I am the son of Rev. Dr. William BGK Harris and Queeta Harris. I am one of 7 children. My dad came to America in the mid-1970s for school. My mom came a few years after. They actually met here in America at Tuskegee University. The irony of two Liberians being on the same campus in a strange land was a match made in heaven. When the coup broke out, they both ended up staying in America like most other Liberian immigrants at the time. They eventually settled in metro Atlanta where my dad founded a church that catered to the spiritual needs of many of the displaced Liberians and West Africans in the community.

What were some of the challenges you experienced specifically as a first-generation kid?

Well for one, having a name like “Lasanna” was always a challenge in school, not to be mistaken with “Lasagna” as the kids would tease. But looking back I really grew to love my name, heritage, and began to embrace being African Proud! Another adjustment was realizing that my parents’ heavy Liberian accent often confused the pronunciation of certain words. I remember going over to my friend’s house and asking where is the “ex box” only for them to point to their video game console the “X box”. I didn’t realize it at the time but my parents referred to the fridge as the “ice box” which sounded like “ex box” with their accent.

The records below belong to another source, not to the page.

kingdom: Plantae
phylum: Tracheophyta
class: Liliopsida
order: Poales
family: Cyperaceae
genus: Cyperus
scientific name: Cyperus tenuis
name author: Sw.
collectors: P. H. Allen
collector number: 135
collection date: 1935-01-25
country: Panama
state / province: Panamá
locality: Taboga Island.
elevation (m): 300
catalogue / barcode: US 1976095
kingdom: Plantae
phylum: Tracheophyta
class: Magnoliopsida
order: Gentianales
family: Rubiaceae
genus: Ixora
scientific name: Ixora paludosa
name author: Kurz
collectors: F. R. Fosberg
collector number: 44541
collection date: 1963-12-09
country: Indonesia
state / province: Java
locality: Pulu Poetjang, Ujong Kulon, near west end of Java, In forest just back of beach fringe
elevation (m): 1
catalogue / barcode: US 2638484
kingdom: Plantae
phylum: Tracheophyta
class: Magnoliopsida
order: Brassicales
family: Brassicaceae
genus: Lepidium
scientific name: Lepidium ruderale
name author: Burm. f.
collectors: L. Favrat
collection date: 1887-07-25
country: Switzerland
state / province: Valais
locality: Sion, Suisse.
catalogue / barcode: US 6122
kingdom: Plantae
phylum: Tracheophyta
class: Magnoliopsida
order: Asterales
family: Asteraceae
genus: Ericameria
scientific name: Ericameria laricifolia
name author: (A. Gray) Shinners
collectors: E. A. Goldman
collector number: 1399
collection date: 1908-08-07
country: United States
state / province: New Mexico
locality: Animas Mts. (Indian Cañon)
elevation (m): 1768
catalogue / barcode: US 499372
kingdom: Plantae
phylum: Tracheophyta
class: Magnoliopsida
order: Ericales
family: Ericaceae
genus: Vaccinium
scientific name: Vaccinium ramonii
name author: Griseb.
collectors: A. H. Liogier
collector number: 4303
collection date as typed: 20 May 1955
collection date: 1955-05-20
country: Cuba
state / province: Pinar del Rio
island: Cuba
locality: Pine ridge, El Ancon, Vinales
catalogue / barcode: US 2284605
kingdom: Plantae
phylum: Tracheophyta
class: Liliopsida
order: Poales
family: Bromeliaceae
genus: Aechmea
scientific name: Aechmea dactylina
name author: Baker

Who are the Liberians who influence and inspire you?

I would definitely have to say my father for being a visionary and a leader in the community. He is always pushing for change and growth but still taking time out to give back and help those in need. I also really admire Alexander B. Cummings who is the Executive Vice President at The Coca Cola Company. I’ve seen him speak a few times and he was so professional and accomplished. He echoed a quote that has always stuck with me: “The best way to predict the future is to create it.”

You interned for some popular hip-hop record labels in Atlanta like Purple Ribbon Label and DTP. There aren’t too many American cities where a young Liberian can have access to those type of opportunities. What was it like growing up in the Atlanta area and can you describe the Liberian community there?

I actually grew up in Buford, GA which is like suburban Atlanta; but when I went to college at Georgia State University I was able to really take advantage of the thriving Atlanta music scene. It seems like I started to pursue music at the right time because the music scene started to really take off here around that time. Artists like T.I., Ludacris, and Lil Jon were starting to make waves at the national level so it sort of worked out for me. I remember being in the city when Young Jeezy took off and there were Trap or Die Posters literally on very block. The Liberian community in Atlanta is very strong and vibrant. There’s a real culture here; plenty of events, festivals, and quality Liberian restaurants. The Liberian Association of Metropolitan Atlanta recently opened a community center here.

Tell us about your upcoming #ATLiberia project. What inspired it and what artists can we expect to hear on the project?

#ATLiberia is a compilation project featuring various artists from here and abroad where I’m taking elements of African music and bringing them into my world of Hip Hop and Pop. I have features from Verse Simmonds, Kardinal Offishall, D Woods, Lloyd Musa, 2C, and plenty more! It’s going to be fresh, fly, and progressive. I really want to bridge the gap between African music and pop culture and I think this project will help do that. The name is an obvious play on my upbringing and heritage: Atlanta Raised, Liberian Made.